[Thoughts]-On the interpretability conundrum

Of all the unknowable information, you can only get as much unknowable information out of a system as axioms you put in. Better understanding depends on the amount of input axioms. Better prediction requires better understanding. And better understanding makes a system more interpretable. Higher the interpretability of a system the higher we trust the system. Interpretability focuses on understanding the cause of the decision while inference focuses on the conclusion reached on the basis of evidence & reasoning(Causal & Bayesian).

However there’s a general notion of trade-off between the accuracy and interpretability of the system let alone the privacy aspect. The most affected domain by this trade-off is the medical domain. The problem is that the systems are heavily biased; be it racial, gender or any other biases that you can think of. The ML models can predict self-reported race even from corrupted, cropped, and noised medical images as opposed to medical experts. These ML models are making accurate decisions about racial classification using features that humans can’t even notice carefully, let alone analyse. (Banerjee et al., 2021)
In order to trust the system we need to break things down like in the first principles approach and then make a ground-up approach to interpretability/reasoning.
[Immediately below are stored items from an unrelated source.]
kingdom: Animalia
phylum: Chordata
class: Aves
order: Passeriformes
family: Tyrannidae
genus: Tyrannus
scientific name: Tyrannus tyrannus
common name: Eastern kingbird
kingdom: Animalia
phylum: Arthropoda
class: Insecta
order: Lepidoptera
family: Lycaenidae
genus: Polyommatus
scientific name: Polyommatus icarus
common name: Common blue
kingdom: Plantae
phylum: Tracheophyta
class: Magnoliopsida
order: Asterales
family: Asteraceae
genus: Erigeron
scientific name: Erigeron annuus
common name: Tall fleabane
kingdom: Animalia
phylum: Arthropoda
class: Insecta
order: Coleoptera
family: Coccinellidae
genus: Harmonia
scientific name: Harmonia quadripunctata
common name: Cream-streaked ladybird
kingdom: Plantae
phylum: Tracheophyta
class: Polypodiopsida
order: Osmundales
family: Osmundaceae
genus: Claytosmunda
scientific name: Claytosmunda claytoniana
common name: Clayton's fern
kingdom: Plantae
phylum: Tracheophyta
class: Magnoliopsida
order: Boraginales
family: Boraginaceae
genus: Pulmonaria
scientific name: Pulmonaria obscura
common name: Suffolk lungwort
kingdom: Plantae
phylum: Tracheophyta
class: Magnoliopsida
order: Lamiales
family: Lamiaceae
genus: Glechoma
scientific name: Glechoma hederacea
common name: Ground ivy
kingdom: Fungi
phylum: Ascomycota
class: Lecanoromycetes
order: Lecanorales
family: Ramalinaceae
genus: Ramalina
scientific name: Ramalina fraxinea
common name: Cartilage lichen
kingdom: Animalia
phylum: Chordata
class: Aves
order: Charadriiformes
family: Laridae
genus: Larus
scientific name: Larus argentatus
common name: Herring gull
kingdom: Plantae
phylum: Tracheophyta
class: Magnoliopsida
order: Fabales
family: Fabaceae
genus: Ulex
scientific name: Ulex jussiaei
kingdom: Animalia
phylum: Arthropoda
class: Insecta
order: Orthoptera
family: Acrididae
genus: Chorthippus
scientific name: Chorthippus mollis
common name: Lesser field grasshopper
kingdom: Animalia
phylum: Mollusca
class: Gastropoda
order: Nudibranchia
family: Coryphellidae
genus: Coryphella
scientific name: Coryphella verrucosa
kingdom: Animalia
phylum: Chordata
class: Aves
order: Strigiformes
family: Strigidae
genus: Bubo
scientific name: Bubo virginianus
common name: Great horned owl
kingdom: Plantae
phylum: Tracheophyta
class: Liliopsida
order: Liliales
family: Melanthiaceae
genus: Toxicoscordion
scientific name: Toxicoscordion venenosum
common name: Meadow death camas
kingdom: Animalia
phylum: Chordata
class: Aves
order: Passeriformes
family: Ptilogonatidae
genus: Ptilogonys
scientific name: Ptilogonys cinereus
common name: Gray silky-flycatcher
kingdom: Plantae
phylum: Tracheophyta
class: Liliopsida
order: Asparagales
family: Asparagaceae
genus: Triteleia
Hence, I believe, mathematical methods like causal inference, differential & algebraic geometry, topology, stability theory, probabilistic methods, PDEs, information geometry & algorithmic information theory can help achieve better interpretability. I believe with mathematical proofs and truths we can achieve inductive/abductive reasoning and inference while discarding the role of medical domain experts because humans have a tendency to lie, mathematics doesn’t lie. Math was already there, humans just discovered it they didn’t invent it. Math should be the base of the prediction, inference and reasoning instead of a ‘Domain level expert human being’. Thus, in my opinion the model should learn from the mathematical proofs instead (learn from nature, don’t learn from humans).

'If I bet on humanity, I'd never cash a ticket. It didn't pay to trust another human being. They never had it from the beginning, whatever it took'. (Bukowski, 1978)

  1. Banerjee, I., Bhimireddy, A. R., Burns, J. L., Celi, L. A., Chen, L.-C., Correa, R., Dullerud, N., Ghassemi, M., Huang, S.-C., Kuo, P.-C., Lungren, M. P., Palmer, L. J., Price, B. J., Purkayastha, S., Pyrros, A., Oakden-Rayner, L., Okechukwu, C., Seyyed-Kalantari, L., Trivedi, H., … Gichoya, J. W. (2021). Reading Race: AI Recognises Patient’s Racial Identity In Medical Images. CoRR, abs/2107.10356. https://arxiv.org/abs/2107.10356
  2. Bukowski, C. (1978). In Women. HarperCollins.